- DATA TO EXAMINE -
▬▬▬

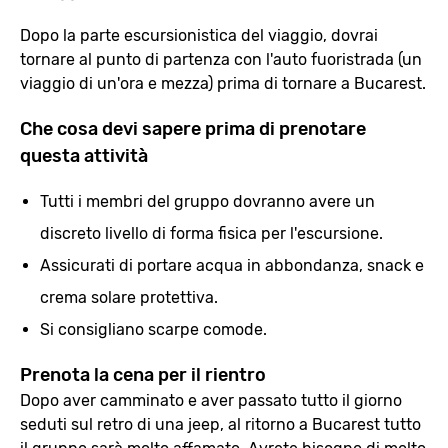
Dopo la parte escursionistica del viaggio, dovrai
tornare al punto di partenza con l'auto fuoristrada (un
viaggio di un'ora e mezza) prima di tornare a Bucarest.
Che cosa devi sapere prima di prenotare
questa attività
Tutti i membri del gruppo dovranno avere un
discreto livello di forma fisica per l'escursione.
Assicurati di portare acqua in abbondanza, snack e
crema solare protettiva.
Si consigliano scarpe comode.
Prenota la cena per il rientro
Dopo aver camminato e aver passato tutto il giorno
seduti sul retro di una jeep, al ritorno a Bucarest tutto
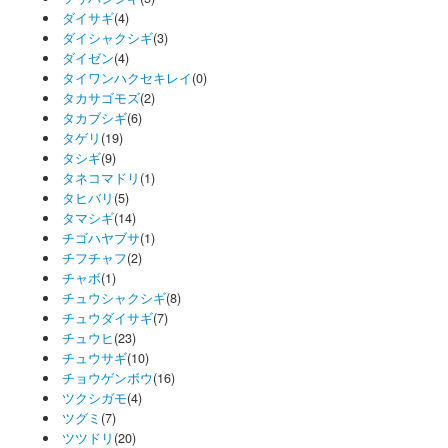
ダイサギ
(4)
ダイシャクシギ
(3)
ダイゼン
(4)
タイワンハクセキレイ
(0)
タカサゴモズ
(2)
タカブシギ
(6)
タゲリ
(19)
タシギ
(9)
タネコマドリ
(1)
タヒバリ
(5)
タマシギ
(14)
チゴハヤブサ
(1)
チフチャフ
(2)
チャボ
(1)
チュウシャクシギ
(8)
チュウダイサギ
(7)
チュウヒ
(23)
チュウサギ
(10)
チョウゲンボウ
(16)
ツクシガモ
(4)
ツグミ
(7)
ツツドリ
(20)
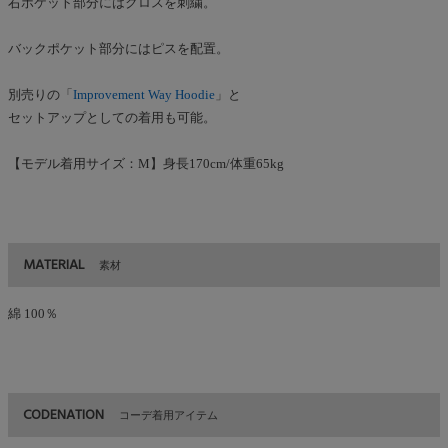
右ポケット部分にはクロスを刺繍。
バックポケット部分にはピスを配置。
別売りの「
Improvement Way Hoodie
」と
セットアップとしての着用も可能。
【モデル着用サイズ：M】身長170cm/体重65kg
MATERIAL
素材
綿 100％
CODENATION
コーデ着用アイテム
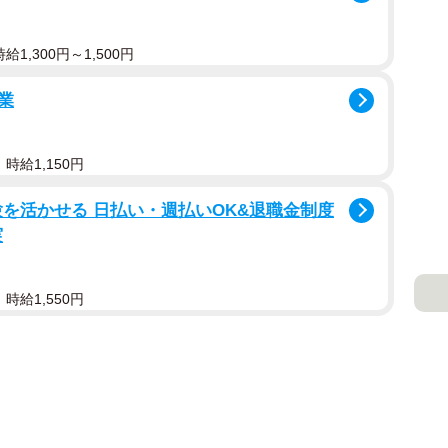
1,300円～1,500円
業
時給1,150円
を活かせる 日払い・週払いOK&退職金制度
実
時給1,550円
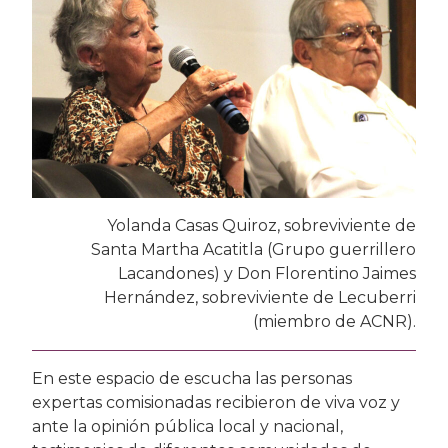
Yolanda Casas Quiroz, sobreviviente de
Santa Martha Acatitla (Grupo guerrillero
Lacandones) y Don Florentino Jaimes
Hernández, sobreviviente de Lecuberri
(miembro de ACNR).
En este espacio de escucha las personas
expertas comisionadas recibieron de viva voz y
ante la opinión pública local y nacional,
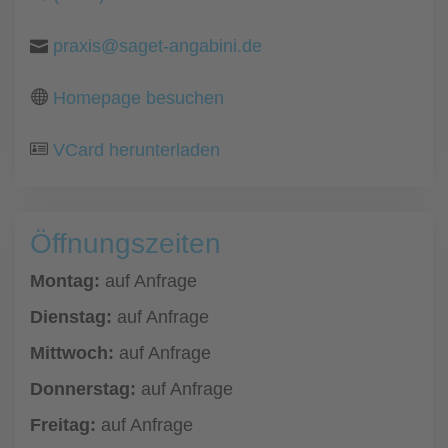
praxis@saget-angabini.de
Homepage besuchen
VCard herunterladen
Öffnungszeiten
Montag:
auf Anfrage
Dienstag:
auf Anfrage
Mittwoch:
auf Anfrage
Donnerstag:
auf Anfrage
Freitag:
auf Anfrage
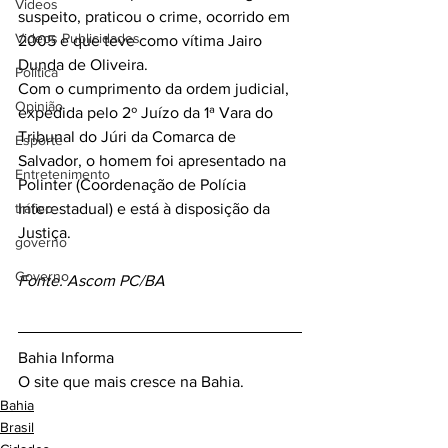
Videos
suspeito, praticou o crime, ocorrido em 
Videos Publicidades
2005 e que teve como vítima Jairo 
Dunda de Oliveira.
Política
Com o cumprimento da ordem judicial, 
Opinião
expedida pelo 2º Juízo da 1ª Vara do 
Tribunal do Júri da Comarca de 
Esporte
Salvador, o homem foi apresentado na 
Entretenimento
Polinter (Coordenação de Polícia 
tráfico
Interestadual) e está à disposição da 
Justiça.
governo
Governo
Fonte: Ascom PC/BA
Bahia Informa
O site que mais cresce na Bahia.
Bahia
Brasil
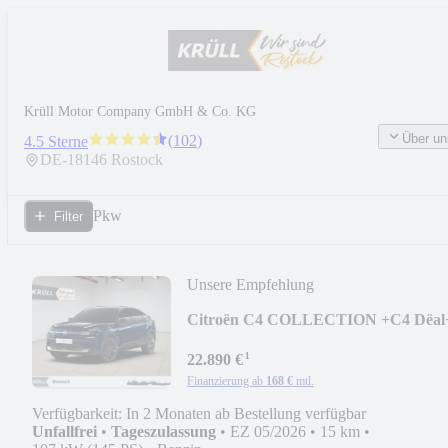
Krüll Motor Company GmbH & Co. KG
Über un
(
102
)
4.5 Sterne
DE-
18146
Rostock
Pkw
Filter
Unsere Empfehlung
Citroën C4 COLLECTION +C4 Dëal
¹
22.890 €
Finanzierung ab
168 €
mtl.
Verfügbarkeit: In 2 Monaten ab Bestellung verfügbar
Unfallfrei
•
Tageszulassung
•
EZ 05/2026
•
15 km
•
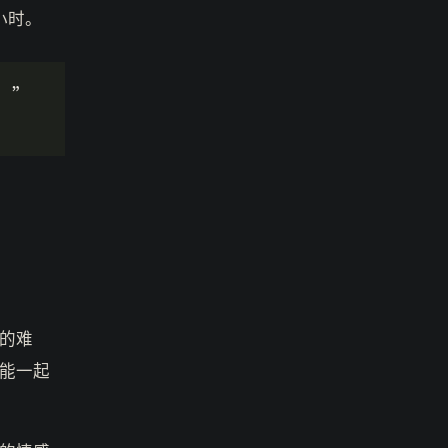
小时。
。”
的难
能一起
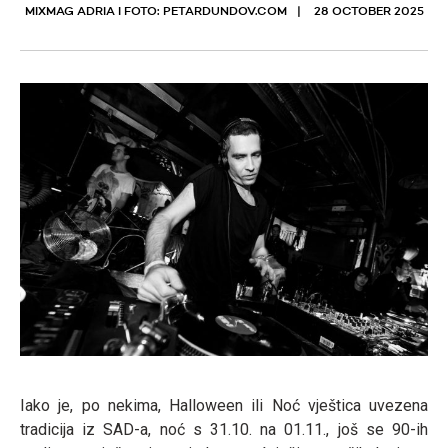
MIXMAG ADRIA I FOTO: PETARDUNDOV.COM
28 OCTOBER 2025
Iako je, po nekima, Halloween ili Noć vještica uvezena
tradicija iz SAD-a, noć s 31.10. na 01.11., još se 90-ih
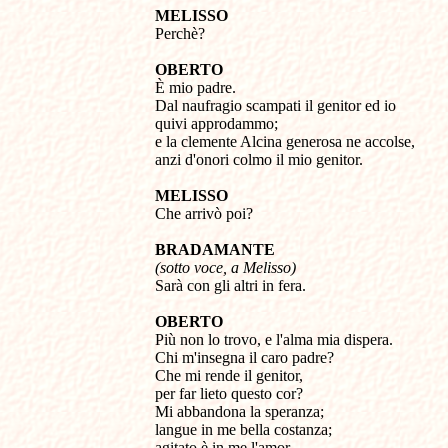
MELISSO 

Perchè? 

OBERTO 

È mio padre. 

Dal naufragio scampati il genitor ed io 

quivi approdammo; 

e la clemente Alcina generosa ne accolse, 

anzi d'onori colmo il mio genitor. 

MELISSO 

Che arrivò poi? 

BRADAMANTE
(sotto voce, a Melisso) 

Sarà con gli altri in fera. 

OBERTO 

Più non lo trovo, e l'alma mia dispera. 

Chi m'insegna il caro padre? 

Che mi rende il genitor, 

per far lieto questo cor?

Mi abbandona la speranza; 

langue in me bella costanza; 

agitato è in me l'amor. 
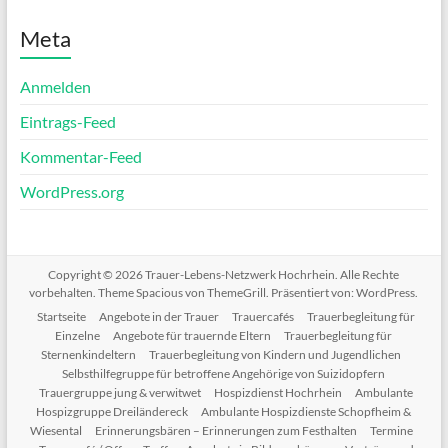
Meta
Anmelden
Eintrags-Feed
Kommentar-Feed
WordPress.org
Copyright © 2026
Trauer-Lebens-Netzwerk Hochrhein
. Alle Rechte
vorbehalten. Theme
Spacious
von ThemeGrill. Präsentiert von:
WordPress
.
Startseite
Angebote in der Trauer
Trauercafés
Trauerbegleitung für
Einzelne
Angebote für trauernde Eltern
Trauerbegleitung für
Sternenkindeltern
Trauerbegleitung von Kindern und Jugendlichen
Selbsthilfegruppe für betroffene Angehörige von Suizidopfern
Trauergruppe jung & verwitwet
Hospizdienst Hochrhein
Ambulante
Hospizgruppe Dreiländereck
Ambulante Hospizdienste Schopfheim &
Wiesental
Erinnerungsbären – Erinnerungen zum Festhalten
Termine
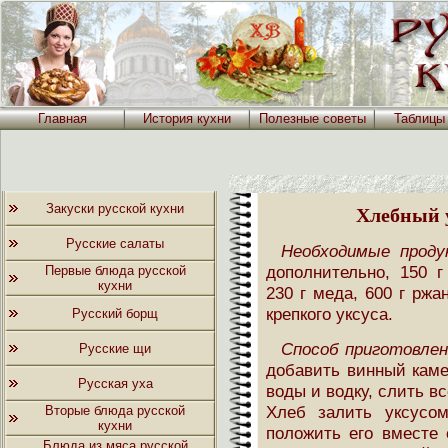
Главная
История кухни
Полезные советы
Таблицы
Закуски русской кухни
Хлебный у
Русские салаты
Необходимые прод
дополнительно, 150 г
Первые блюда русской
кухни
230 г меда, 600 г ржа
крепкого уксуса.
Русский борщ
Способ приготовлен
Русские щи
добавить винный каме
Русская уха
воды и водку, слить вс
Хлеб залить уксусом
Вторые блюда русской
кухни
положить его вместе 
Блюда из мяса русской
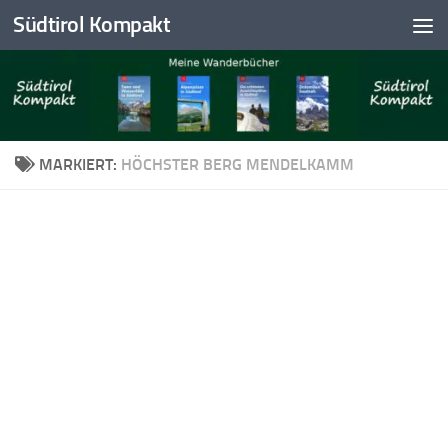
Südtirol Kompakt
Skip to content
MARKIERT:
HÖCHSTER BERG MENDELKAMM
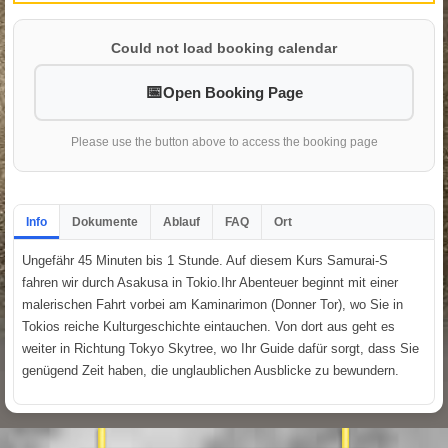
Could not load booking calendar
Open Booking Page
Please use the button above to access the booking page
Info
Dokumente
Ablauf
FAQ
Ort
Ungefähr 45 Minuten bis 1 Stunde. Auf diesem Kurs Samurai-S
fahren wir durch Asakusa in Tokio.Ihr Abenteuer beginnt mit einer
malerischen Fahrt vorbei am Kaminarimon (Donner Tor), wo Sie in
Tokios reiche Kulturgeschichte eintauchen. Von dort aus geht es
weiter in Richtung Tokyo Skytree, wo Ihr Guide dafür sorgt, dass Sie
genügend Zeit haben, die unglaublichen Ausblicke zu bewundern.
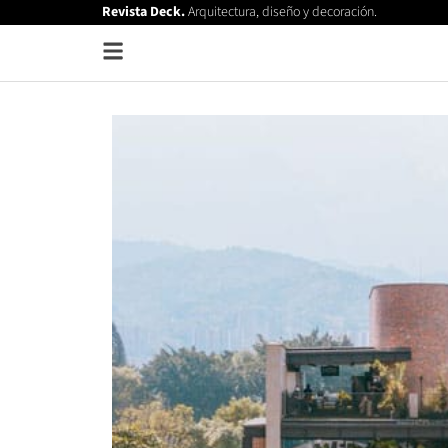
Revista Deck.
Arquitectura, diseño y decoración.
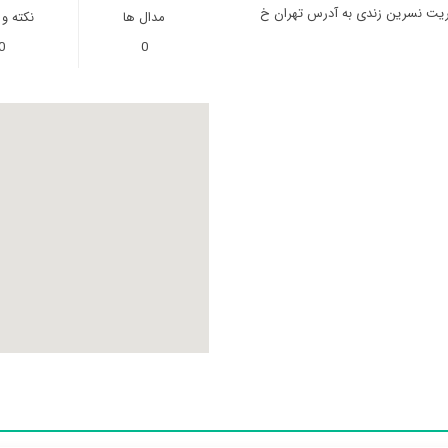
دیریت نسرین زندی به آدرس تهران خ
مدال ها
نکته و
0
0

▬▬▬

- WHAT TO DO -
Reproduce all of the text in the material above word for word, and leave the pictures out of your answer.

- RESPONSE FOR THIS EXERCISE -
Dopo la parte escursionistica del viaggio, dovrai
tornare al punto di partenza con l'auto fuoristrada (un
viaggio di un'ora e mezza) prima di tornare a Bucarest.
Che cosa devi sapere prima di prenotare
questa attività
Tutti i membri del gruppo dovranno avere un
discreto livello di forma fisica per l'escursione.
Assicurati di portare acqua in abbondanza, snack e
crema solare protettiva.
Si consigliano scarpe comode.
Prenota la cena per il rientro
Dopo aver camminato e aver passato tutto il giorno
seduti sul retro di una jeep, al ritorno a Bucarest tutto
ダイサギ
(4)
ダイシャクシギ
(3)
ダイゼン
(4)
タイワンハクセキレイ
(0)
タカサゴモズ
(2)
タカブシギ
(6)
タゲリ
(19)
タシギ
(9)
タネコマドリ
(1)
タヒバリ
(5)
タマシギ
(14)
チゴハヤブサ
(1)
チフチャフ
(2)
チャボ
(1)
チュウシャクシギ
(8)
チュウダイサギ
(7)
チュウヒ
(23)
チュウサギ
(10)
チョウゲンボウ
(16)
ツクシガモ
(4)
ツグミ
(7)
ツツドリ
(20)
右ポケット部分にはクロスを刺繍。
バックポケット部分にはピスを配置。
別売りの「
Improvement Way Hoodie
」と
セットアップとしての着用も可能。
【モデル着用サイズ：M】身長170cm/体重65kg
MATERIAL
素材
綿 100％
CODENATION
コーデ着用アイテム
1,300円～1,500円
業
時給1,150円
を活かせる 日払い・週払いOK&退職金制度
実
時給1,550円
Yolanda Casas Quiroz, sobreviviente de
Santa Martha Acatitla (Grupo guerrillero
Lacandones) y Don Florentino Jaimes
Hernández, sobreviviente de Lecuberri
(miembro de ACNR).
En este espacio de escucha las personas
expertas comisionadas recibieron de viva voz y
ante la opinión pública local y nacional,
praxis@saget-angabini.de
Homepage besuchen
VCard herunterladen
Öffnungszeiten
Montag:
auf Anfrage
Dienstag:
auf Anfrage
Mittwoch:
auf Anfrage
Donnerstag:
auf Anfrage
Freitag:
auf Anfrage
Videos
suspeito, praticou o crime, ocorrido em 
Videos Publicidades
2005 e que teve como vítima Jairo 
Dunda de Oliveira.
Política
Com o cumprimento da ordem judicial, 
Opinião
expedida pelo 2º Juízo da 1ª Vara do 
Tribunal do Júri da Comarca de 
Esporte
Salvador, o homem foi apresentado na 
Entretenimento
Polinter (Coordenação de Polícia 
tráfico
Interestadual) e está à disposição da 
Justiça.
governo
Governo
Fonte: Ascom PC/BA
Bahia Informa
O site que mais cresce na Bahia.
Bahia
Brasil
Krüll Motor Company GmbH & Co. KG
Über un
(
102
)
4.5 Sterne
DE-
18146
Rostock
Pkw
Filter
Unsere Empfehlung
Citroën C4 COLLECTION +C4 Dëal
¹
22.890 €
Finanzierung ab
168 €
mtl.
Verfügbarkeit: In 2 Monaten ab Bestellung verfügbar
Unfallfrei
•
Tageszulassung
•
EZ 05/2026
•
15 km
•
小时。
。”
的难
能一起
MIXMAG ADRIA I FOTO: PETARDUNDOV.COM
28 OCTOBER 2025
Iako je, po nekima, Halloween ili Noć vještica uvezena
tradicija iz SAD-a, noć s 31.10. na 01.11., još se 90-ih
MELISSO 

Perchè? 

OBERTO 

È mio padre. 

Dal naufragio scampati il genitor ed io 

quivi approdammo; 

e la clemente Alcina generosa ne accolse, 

anzi d'onori colmo il mio genitor. 

MELISSO 

Che arrivò poi? 

BRADAMANTE
(sotto voce, a Melisso) 

Sarà con gli altri in fera. 

OBERTO 

Più non lo trovo, e l'alma mia dispera. 

Chi m'insegna il caro padre? 

Che mi rende il genitor, 

per far lieto questo cor?

Mi abbandona la speranza; 

langue in me bella costanza; 

agitato è in me l'amor. 
Meta
Anmelden
Eintrags-Feed
Kommentar-Feed
WordPress.org
Copyright © 2026
Trauer-Lebens-Netzwerk Hochrhein
. Alle Rechte
vorbehalten. Theme
Spacious
von ThemeGrill. Präsentiert von:
WordPress
.
Startseite
Angebote in der Trauer
Trauercafés
Trauerbegleitung für
Einzelne
Angebote für trauernde Eltern
Trauerbegleitung für
Sternenkindeltern
Trauerbegleitung von Kindern und Jugendlichen
Selbsthilfegruppe für betroffene Angehörige von Suizidopfern
Trauergruppe jung & verwitwet
Hospizdienst Hochrhein
Ambulante
Hospizgruppe Dreiländereck
Ambulante Hospizdienste Schopfheim &
Wiesental
Erinnerungsbären – Erinnerungen zum Festhalten
Termine
Главная
История кухни
Полезные советы
Таблицы
Закуски русской кухни
Хлебный у
Русские салаты
Необходимые прод
дополнительно, 150 г
Первые блюда русской
кухни
230 г меда, 600 г ржа
крепкого уксуса.
Русский борщ
Способ приготовлен
Русские щи
добавить винный каме
Русская уха
воды и водку, слить вс
Хлеб залить уксусом
Вторые блюда русской
кухни
положить его вместе 
Блюда из мяса русской
Südtirol Kompakt
Skip to content
MARKIERT:
HÖCHSTER BERG MENDELKAMM
Could not load booking calendar
Open Booking Page
Please use the button above to access the booking page
Info
Dokumente
Ablauf
FAQ
Ort
Ungefähr 45 Minuten bis 1 Stunde. Auf diesem Kurs Samurai-S
fahren wir durch Asakusa in Tokio.Ihr Abenteuer beginnt mit einer
malerischen Fahrt vorbei am Kaminarimon (Donner Tor), wo Sie in
Tokios reiche Kulturgeschichte eintauchen. Von dort aus geht es
weiter in Richtung Tokyo Skytree, wo Ihr Guide dafür sorgt, dass Sie
genügend Zeit haben, die unglaublichen Ausblicke zu bewundern.
Revista Deck.
Arquitectura, diseño y decoración.
دیریت نسرین زندی به آدرس تهران خ
مدال ها
نکته و
0
0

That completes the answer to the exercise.